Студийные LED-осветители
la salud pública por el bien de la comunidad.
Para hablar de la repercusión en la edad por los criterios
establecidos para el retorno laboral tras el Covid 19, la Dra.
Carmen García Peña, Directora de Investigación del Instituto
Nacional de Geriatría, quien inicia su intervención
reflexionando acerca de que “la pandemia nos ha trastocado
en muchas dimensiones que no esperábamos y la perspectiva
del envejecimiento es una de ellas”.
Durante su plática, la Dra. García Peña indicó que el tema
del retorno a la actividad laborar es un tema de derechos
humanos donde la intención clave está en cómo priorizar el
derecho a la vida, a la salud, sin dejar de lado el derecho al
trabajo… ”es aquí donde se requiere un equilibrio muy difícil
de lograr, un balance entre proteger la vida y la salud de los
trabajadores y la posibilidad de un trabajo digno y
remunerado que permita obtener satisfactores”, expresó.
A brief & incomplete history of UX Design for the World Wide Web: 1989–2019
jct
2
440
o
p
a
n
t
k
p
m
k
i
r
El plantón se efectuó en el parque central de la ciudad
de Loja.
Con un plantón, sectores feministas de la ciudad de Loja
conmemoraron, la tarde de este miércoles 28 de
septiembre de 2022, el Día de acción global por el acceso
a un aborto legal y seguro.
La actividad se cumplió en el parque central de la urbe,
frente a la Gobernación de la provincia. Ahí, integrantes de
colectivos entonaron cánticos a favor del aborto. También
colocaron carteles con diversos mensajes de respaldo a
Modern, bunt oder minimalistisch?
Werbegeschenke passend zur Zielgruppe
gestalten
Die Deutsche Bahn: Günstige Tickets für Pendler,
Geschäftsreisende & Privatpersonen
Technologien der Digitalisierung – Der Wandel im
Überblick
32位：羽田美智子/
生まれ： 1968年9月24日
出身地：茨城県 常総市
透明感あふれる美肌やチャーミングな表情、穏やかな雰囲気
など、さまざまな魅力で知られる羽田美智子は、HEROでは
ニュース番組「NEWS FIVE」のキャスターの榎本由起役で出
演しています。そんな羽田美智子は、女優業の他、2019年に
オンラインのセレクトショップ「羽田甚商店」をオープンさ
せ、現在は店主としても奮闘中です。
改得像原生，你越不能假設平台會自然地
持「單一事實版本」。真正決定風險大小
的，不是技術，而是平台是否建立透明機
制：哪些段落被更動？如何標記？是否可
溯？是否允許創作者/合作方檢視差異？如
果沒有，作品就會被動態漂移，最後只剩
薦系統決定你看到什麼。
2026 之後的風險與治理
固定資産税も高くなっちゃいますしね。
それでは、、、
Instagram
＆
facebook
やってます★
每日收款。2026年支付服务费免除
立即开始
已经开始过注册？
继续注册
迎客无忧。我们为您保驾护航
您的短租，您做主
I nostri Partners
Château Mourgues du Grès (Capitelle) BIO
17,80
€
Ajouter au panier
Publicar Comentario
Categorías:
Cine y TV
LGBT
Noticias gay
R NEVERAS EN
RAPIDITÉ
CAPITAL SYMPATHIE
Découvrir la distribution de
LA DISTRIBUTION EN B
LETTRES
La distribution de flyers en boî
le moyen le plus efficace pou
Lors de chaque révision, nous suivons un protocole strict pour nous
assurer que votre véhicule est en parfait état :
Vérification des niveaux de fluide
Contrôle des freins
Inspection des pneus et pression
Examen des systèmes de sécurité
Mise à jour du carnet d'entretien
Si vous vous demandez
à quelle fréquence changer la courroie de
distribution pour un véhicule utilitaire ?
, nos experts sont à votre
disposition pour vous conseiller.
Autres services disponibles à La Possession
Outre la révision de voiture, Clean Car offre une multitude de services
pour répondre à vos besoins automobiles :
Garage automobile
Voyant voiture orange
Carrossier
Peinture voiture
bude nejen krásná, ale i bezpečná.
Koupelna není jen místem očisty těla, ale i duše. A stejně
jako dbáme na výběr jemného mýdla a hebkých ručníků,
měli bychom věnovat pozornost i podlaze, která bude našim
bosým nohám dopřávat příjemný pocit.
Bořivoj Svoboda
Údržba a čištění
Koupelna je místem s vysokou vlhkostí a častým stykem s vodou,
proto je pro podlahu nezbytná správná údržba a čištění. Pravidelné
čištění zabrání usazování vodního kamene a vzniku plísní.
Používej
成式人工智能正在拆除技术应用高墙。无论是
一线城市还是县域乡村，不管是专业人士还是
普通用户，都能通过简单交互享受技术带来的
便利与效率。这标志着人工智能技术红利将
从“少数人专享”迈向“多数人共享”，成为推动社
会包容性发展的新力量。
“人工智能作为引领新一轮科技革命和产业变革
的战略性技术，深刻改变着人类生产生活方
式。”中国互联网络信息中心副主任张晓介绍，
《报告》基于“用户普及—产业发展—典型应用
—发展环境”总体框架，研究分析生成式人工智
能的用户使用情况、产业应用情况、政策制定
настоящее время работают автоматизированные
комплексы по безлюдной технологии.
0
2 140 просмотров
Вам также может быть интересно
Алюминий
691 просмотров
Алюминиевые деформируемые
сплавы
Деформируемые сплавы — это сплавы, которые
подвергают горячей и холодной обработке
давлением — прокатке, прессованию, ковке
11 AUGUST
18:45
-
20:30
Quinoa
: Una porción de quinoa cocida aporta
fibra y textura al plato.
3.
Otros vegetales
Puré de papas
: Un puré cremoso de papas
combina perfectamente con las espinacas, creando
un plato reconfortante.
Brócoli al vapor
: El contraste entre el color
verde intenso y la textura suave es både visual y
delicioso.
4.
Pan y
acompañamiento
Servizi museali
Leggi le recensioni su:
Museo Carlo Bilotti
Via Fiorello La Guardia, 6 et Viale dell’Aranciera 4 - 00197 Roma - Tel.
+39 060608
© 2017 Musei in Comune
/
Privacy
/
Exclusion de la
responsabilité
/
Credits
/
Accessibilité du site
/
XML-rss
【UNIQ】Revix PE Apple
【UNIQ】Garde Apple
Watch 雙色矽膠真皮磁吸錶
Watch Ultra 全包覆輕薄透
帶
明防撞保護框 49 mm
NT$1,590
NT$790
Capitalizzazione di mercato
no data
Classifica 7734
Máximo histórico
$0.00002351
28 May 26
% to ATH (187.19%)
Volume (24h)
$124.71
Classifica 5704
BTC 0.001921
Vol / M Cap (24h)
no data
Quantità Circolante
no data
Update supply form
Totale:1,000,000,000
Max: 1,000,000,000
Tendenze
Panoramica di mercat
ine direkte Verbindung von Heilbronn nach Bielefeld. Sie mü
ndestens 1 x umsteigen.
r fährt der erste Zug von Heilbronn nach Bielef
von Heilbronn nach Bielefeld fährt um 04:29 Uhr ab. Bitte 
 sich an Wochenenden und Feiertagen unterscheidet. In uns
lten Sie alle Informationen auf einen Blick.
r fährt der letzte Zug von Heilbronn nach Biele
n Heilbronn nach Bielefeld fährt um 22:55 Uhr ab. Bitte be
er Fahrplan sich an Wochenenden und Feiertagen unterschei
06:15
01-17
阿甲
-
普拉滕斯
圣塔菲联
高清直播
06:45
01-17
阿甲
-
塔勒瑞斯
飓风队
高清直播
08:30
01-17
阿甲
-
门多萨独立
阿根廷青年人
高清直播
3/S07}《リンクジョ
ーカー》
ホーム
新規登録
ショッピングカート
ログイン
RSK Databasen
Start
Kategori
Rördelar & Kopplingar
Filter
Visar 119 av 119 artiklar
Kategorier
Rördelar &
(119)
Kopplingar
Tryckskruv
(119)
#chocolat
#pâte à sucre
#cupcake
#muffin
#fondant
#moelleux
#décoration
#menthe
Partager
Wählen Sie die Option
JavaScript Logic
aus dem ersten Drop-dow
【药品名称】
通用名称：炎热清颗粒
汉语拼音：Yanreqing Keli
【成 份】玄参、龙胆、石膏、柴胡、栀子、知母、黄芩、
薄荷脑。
□ □ □
▸ **WHAT YOU SHOULD DO**
Copy every one of the records above line for line, with each character, space, and line break kept as it stands.

▸ **WRITTEN RESPONSE**
Студийные LED-осветители
la salud pública por el bien de la comunidad.
Para hablar de la repercusión en la edad por los criterios
establecidos para el retorno laboral tras el Covid 19, la Dra.
Carmen García Peña, Directora de Investigación del Instituto
Nacional de Geriatría, quien inicia su intervención
reflexionando acerca de que “la pandemia nos ha trastocado
en muchas dimensiones que no esperábamos y la perspectiva
del envejecimiento es una de ellas”.
Durante su plática, la Dra. García Peña indicó que el tema
del retorno a la actividad laborar es un tema de derechos
humanos donde la intención clave está en cómo priorizar el
derecho a la vida, a la salud, sin dejar de lado el derecho al
trabajo… ”es aquí donde se requiere un equilibrio muy difícil
de lograr, un balance entre proteger la vida y la salud de los
trabajadores y la posibilidad de un trabajo digno y
remunerado que permita obtener satisfactores”, expresó.
A brief & incomplete history of UX Design for the World Wide Web: 1989–2019
jct
2
440
o
p
a
n
t
k
p
m
k
i
r
El plantón se efectuó en el parque central de la ciudad
de Loja.
Con un plantón, sectores feministas de la ciudad de Loja
conmemoraron, la tarde de este miércoles 28 de
septiembre de 2022, el Día de acción global por el acceso
a un aborto legal y seguro.
La actividad se cumplió en el parque central de la urbe,
frente a la Gobernación de la provincia. Ahí, integrantes de
colectivos entonaron cánticos a favor del aborto. También
colocaron carteles con diversos mensajes de respaldo a
Modern, bunt oder minimalistisch?
Werbegeschenke passend zur Zielgruppe
gestalten
Die Deutsche Bahn: Günstige Tickets für Pendler,
Geschäftsreisende & Privatpersonen
Technologien der Digitalisierung – Der Wandel im
Überblick
32位：羽田美智子/
生まれ： 1968年9月24日
出身地：茨城県 常総市
透明感あふれる美肌やチャーミングな表情、穏やかな雰囲気
など、さまざまな魅力で知られる羽田美智子は、HEROでは
ニュース番組「NEWS FIVE」のキャスターの榎本由起役で出
演しています。そんな羽田美智子は、女優業の他、2019年に
オンラインのセレクトショップ「羽田甚商店」をオープンさ
せ、現在は店主としても奮闘中です。
改得像原生，你越不能假設平台會自然地
持「單一事實版本」。真正決定風險大小
的，不是技術，而是平台是否建立透明機
制：哪些段落被更動？如何標記？是否可
溯？是否允許創作者/合作方檢視差異？如
果沒有，作品就會被動態漂移，最後只剩
薦系統決定你看到什麼。
2026 之後的風險與治理
固定資産税も高くなっちゃいますしね。
それでは、、、
Instagram
＆
facebook
やってます★
每日收款。2026年支付服务费免除
立即开始
已经开始过注册？
继续注册
迎客无忧。我们为您保驾护航
您的短租，您做主
I nostri Partners
Château Mourgues du Grès (Capitelle) BIO
17,80
€
Ajouter au panier
Publicar Comentario
Categorías:
Cine y TV
LGBT
Noticias gay
R NEVERAS EN
RAPIDITÉ
CAPITAL SYMPATHIE
Découvrir la distribution de
LA DISTRIBUTION EN B
LETTRES
La distribution de flyers en boî
le moyen le plus efficace pou
Lors de chaque révision, nous suivons un protocole strict pour nous
assurer que votre véhicule est en parfait état :
Vérification des niveaux de fluide
Contrôle des freins
Inspection des pneus et pression
Examen des systèmes de sécurité
Mise à jour du carnet d'entretien
Si vous vous demandez
à quelle fréquence changer la courroie de
distribution pour un véhicule utilitaire ?
, nos experts sont à votre
disposition pour vous conseiller.
Autres services disponibles à La Possession
Outre la révision de voiture, Clean Car offre une multitude de services
pour répondre à vos besoins automobiles :
Garage automobile
Voyant voiture orange
Carrossier
Peinture voiture
bude nejen krásná, ale i bezpečná.
Koupelna není jen místem očisty těla, ale i duše. A stejně
jako dbáme na výběr jemného mýdla a hebkých ručníků,
měli bychom věnovat pozornost i podlaze, která bude našim
bosým nohám dopřávat příjemný pocit.
Bořivoj Svoboda
Údržba a čištění
Koupelna je místem s vysokou vlhkostí a častým stykem s vodou,
proto je pro podlahu nezbytná správná údržba a čištění. Pravidelné
čištění zabrání usazování vodního kamene a vzniku plísní.
Používej
成式人工智能正在拆除技术应用高墙。无论是
一线城市还是县域乡村，不管是专业人士还是
普通用户，都能通过简单交互享受技术带来的
便利与效率。这标志着人工智能技术红利将
从“少数人专享”迈向“多数人共享”，成为推动社
会包容性发展的新力量。
“人工智能作为引领新一轮科技革命和产业变革
的战略性技术，深刻改变着人类生产生活方
式。”中国互联网络信息中心副主任张晓介绍，
《报告》基于“用户普及—产业发展—典型应用
—发展环境”总体框架，研究分析生成式人工智
能的用户使用情况、产业应用情况、政策制定
настоящее время работают автоматизированные
комплексы по безлюдной технологии.
0
2 140 просмотров
Вам также может быть интересно
Алюминий
691 просмотров
Алюминиевые деформируемые
сплавы
Деформируемые сплавы — это сплавы, которые
подвергают горячей и холодной обработке
давлением — прокатке, прессованию, ковке
11 AUGUST
18:45
-
20:30
Quinoa
: Una porción de quinoa cocida aporta
fibra y textura al plato.
3.
Otros vegetales
Puré de papas
: Un puré cremoso de papas
combina perfectamente con las espinacas, creando
un plato reconfortante.
Brócoli al vapor
: El contraste entre el color
verde intenso y la textura suave es både visual y
delicioso.
4.
Pan y
acompañamiento
Servizi museali
Leggi le recensioni su:
Museo Carlo Bilotti
Via Fiorello La Guardia, 6 et Viale dell’Aranciera 4 - 00197 Roma - Tel.
+39 060608
© 2017 Musei in Comune
/
Privacy
/
Exclusion de la
responsabilité
/
Credits
/
Accessibilité du site
/
XML-rss
【UNIQ】Revix PE Apple
【UNIQ】Garde Apple
Watch 雙色矽膠真皮磁吸錶
Watch Ultra 全包覆輕薄透
帶
明防撞保護框 49 mm
NT$1,590
NT$790
Capitalizzazione di mercato
no data
Classifica 7734
Máximo histórico
$0.00002351
28 May 26
% to ATH (187.19%)
Volume (24h)
$124.71
Classifica 5704
BTC 0.001921
Vol / M Cap (24h)
no data
Quantità Circolante
no data
Update supply form
Totale:1,000,000,000
Max: 1,000,000,000
Tendenze
Panoramica di mercat
ine direkte Verbindung von Heilbronn nach Bielefeld. Sie mü
ndestens 1 x umsteigen.
r fährt der erste Zug von Heilbronn nach Bielef
von Heilbronn nach Bielefeld fährt um 04:29 Uhr ab. Bitte 
 sich an Wochenenden und Feiertagen unterscheidet. In uns
lten Sie alle Informationen auf einen Blick.
r fährt der letzte Zug von Heilbronn nach Biele
n Heilbronn nach Bielefeld fährt um 22:55 Uhr ab. Bitte be
er Fahrplan sich an Wochenenden und Feiertagen unterschei
06:15
01-17
阿甲
-
普拉滕斯
圣塔菲联
高清直播
06:45
01-17
阿甲
-
塔勒瑞斯
飓风队
高清直播
08:30
01-17
阿甲
-
门多萨独立
阿根廷青年人
高清直播
3/S07}《リンクジョ
ーカー》
ホーム
新規登録
ショッピングカート
ログイン
RSK Databasen
Start
Kategori
Rördelar & Kopplingar
Filter
Visar 119 av 119 artiklar
Kategorier
Rördelar &
(119)
Kopplingar
Tryckskruv
(119)
#chocolat
#pâte à sucre
#cupcake
#muffin
#fondant
#moelleux
#décoration
#menthe
Partager
Wählen Sie die Option
JavaScript Logic
aus dem ersten Drop-dow
【药品名称】
通用名称：炎热清颗粒
汉语拼音：Yanreqing Keli
【成 份】玄参、龙胆、石膏、柴胡、栀子、知母、黄芩、
薄荷脑。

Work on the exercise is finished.